Staying this week in a hotel room with a kitchenette, I decided to build on my experience with hotel room kale salad. Was it possible to come up with an edible loaf using only flour, water, store-bought yeast and salt? This hotel room sourdough experiment aims to find out.
The first night I mixed a pinch (maybe 1/8 t) Fleishmann’s Rapid-Rise Yeast from a packet into ½ c warm water then added 1 c Trader Joe’s White Flour. 24 hours later, I was gratified to see a frothy surface like a well tended sourdough starter.
I then added another 1/8 t yeast, 2 c flour, 2/3 c water to make a dough that my calculations was about 68% hydration. I autolysed it, mixed in 1 ½ t salt (the ingredients actually had little taste at this point so lots of salt was important) then did 4 stretch-and-folds over an hour, left it to bulk ferment for another hour and then covered with plastic wrap and stuck into my mini-fridge for 3 days.

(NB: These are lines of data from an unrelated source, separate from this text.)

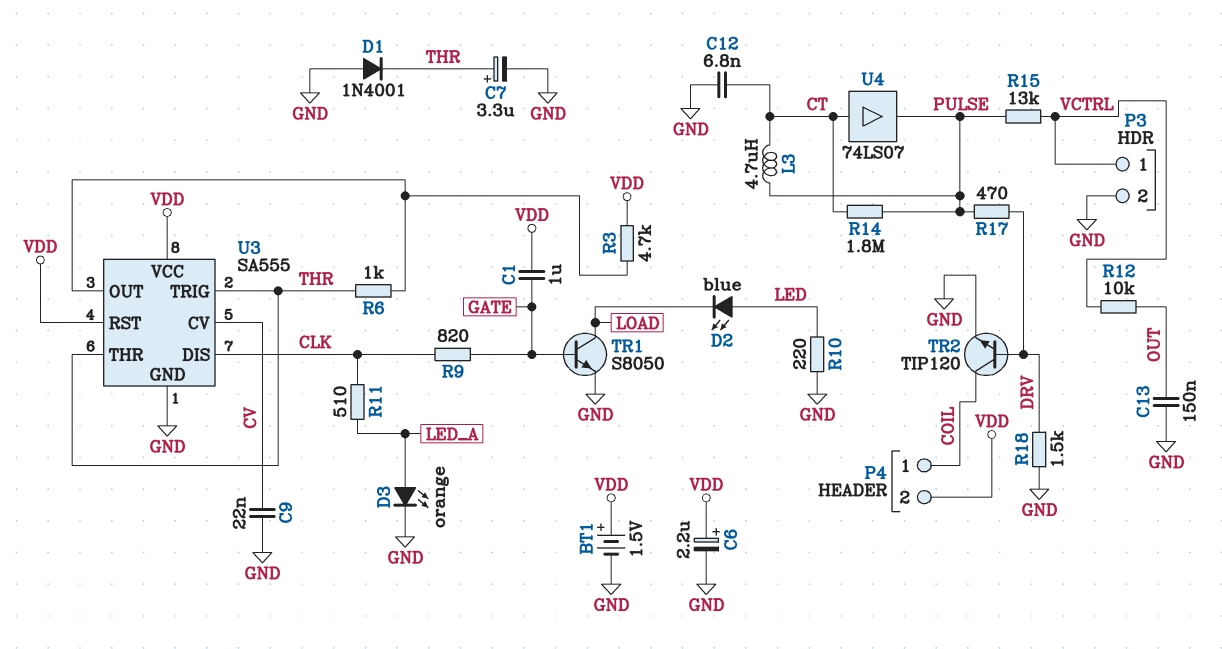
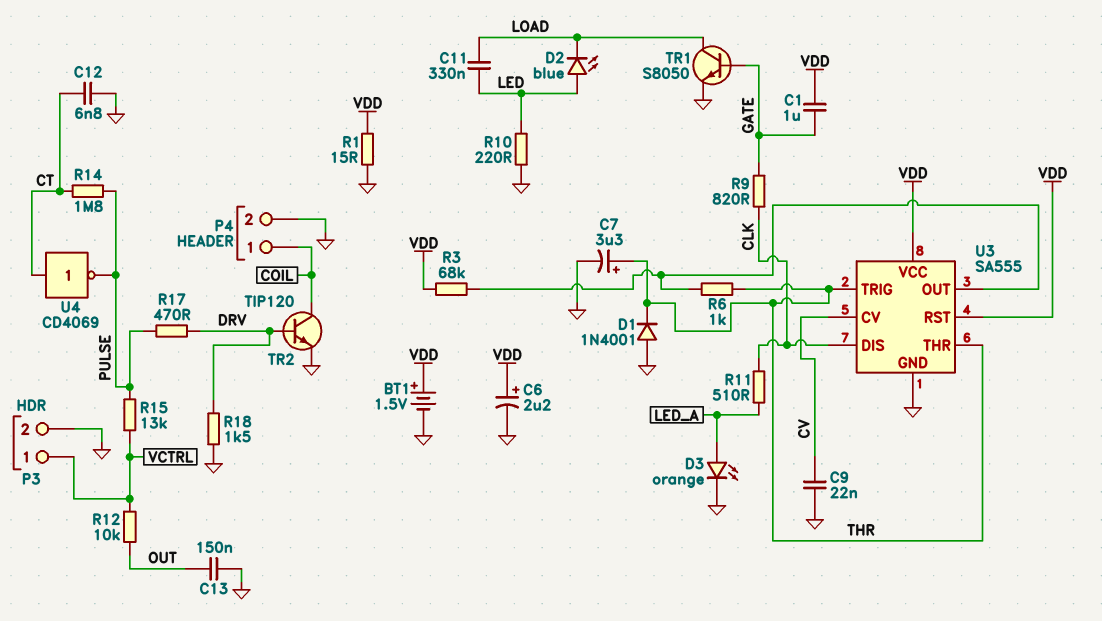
C11: none -> 330nF (LED, LOAD)
L3: 4.7uH (CT, PULSE) -> none
P4 pin 2: VDD -> GND
R1: none -> 15 (GND, VDD)
R3: 4.7k (U3/OUT, VDD) -> 68k (U3/OUT, VDD)
U4: buffer 74LS07 (in CT, out PULSE) -> NOT CD4069 (in CT, out PULSE)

When I pulled it out I was pleased to see some nice bubbles accompanied by a faintly sour aroma. I brought it up to room temperature, divided it into a boule and two mini-batards, and let those rise for a couple of hours.

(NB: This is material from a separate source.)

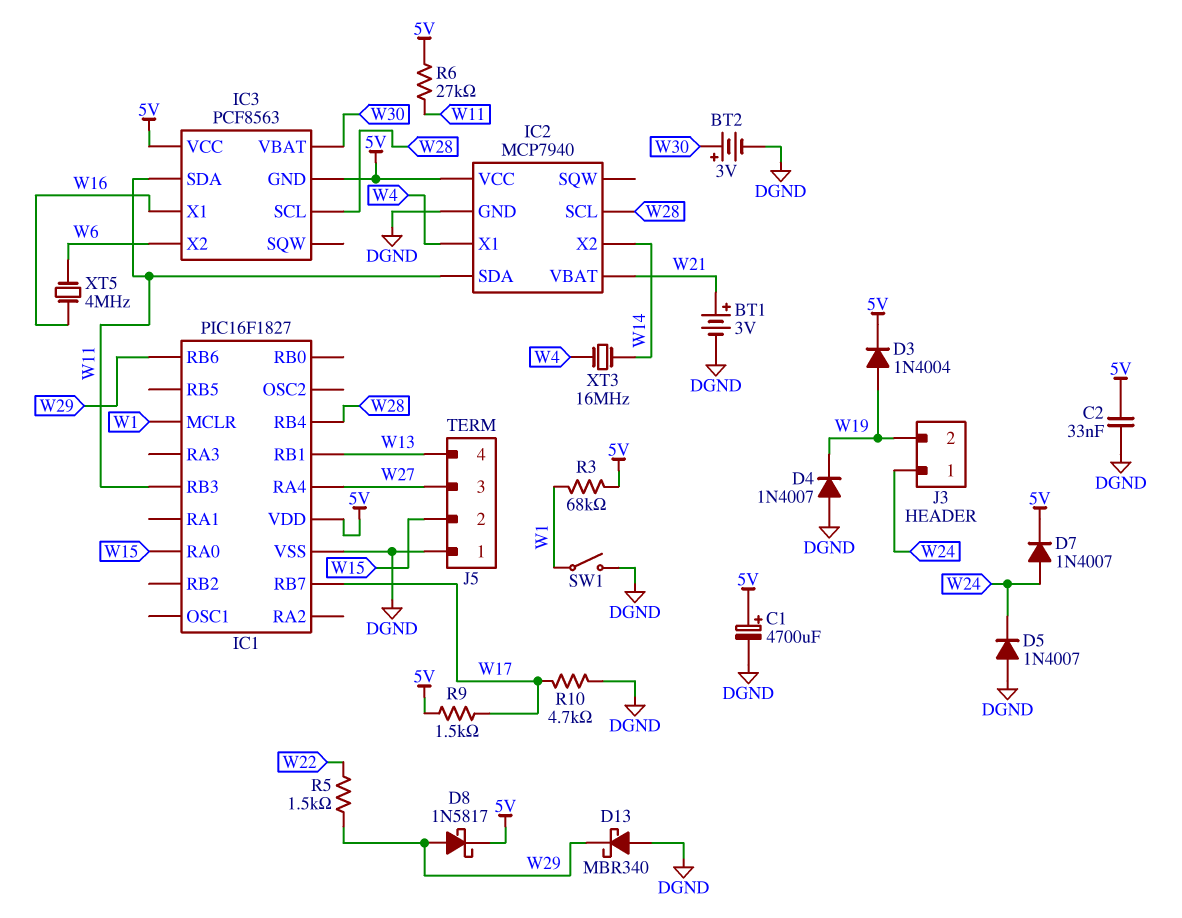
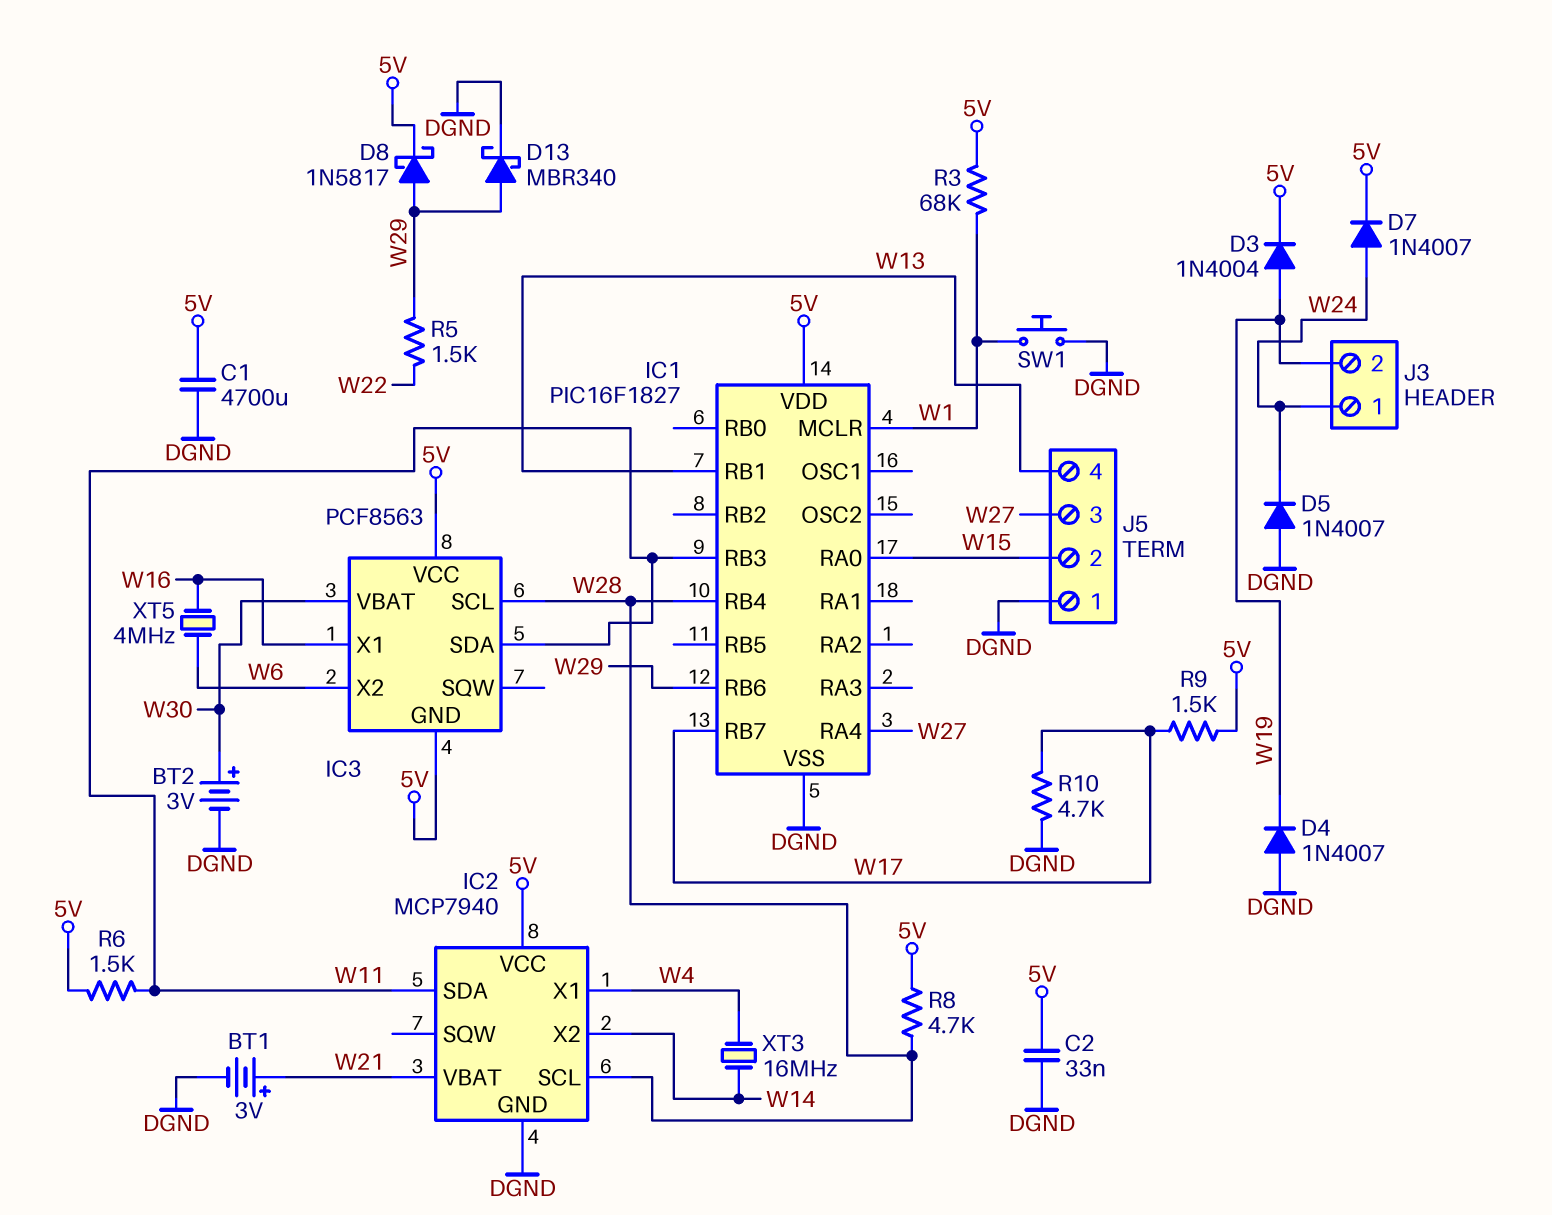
C1: 4700uF (plus 5V, minus DGND) -> 4700uF (5V, DGND)
D13: schottky MBR340 (A DGND, K W29) -> schottky MBR340 (A W29, K DGND)
R6: 27k (5V, W11) -> 1.5k (5V, W11)
R8: none -> 4.7k (5V, W28)
SW1: switch (DGND, W1) -> button (DGND, W1)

Baking was a challenge because the heat source was a confusing combo convection/microwave oven. After some experimentation I settled on 450 degrees (as hot as it would go) with the convection setting. I put the bread on a plate and a large stewpot upside down on top to capture some humidity. 20 minutes with that setup, then another 20 minutes with the stewpot removed so the bread could brown.
The result was what you see here and while not really sourdough, was pleasant and entirely edible, sort of like a Pepperidge Farm white sandwich bread. My tasters happily tried it with butter and with cheese and half a loaf was quickly consumed.
I’ll try this again, but will probably experiment with milk and some added nuts and fruit from the breakfast bar. (And maybe a packet of instant oatmeal?) Still got lots of that flour to use up.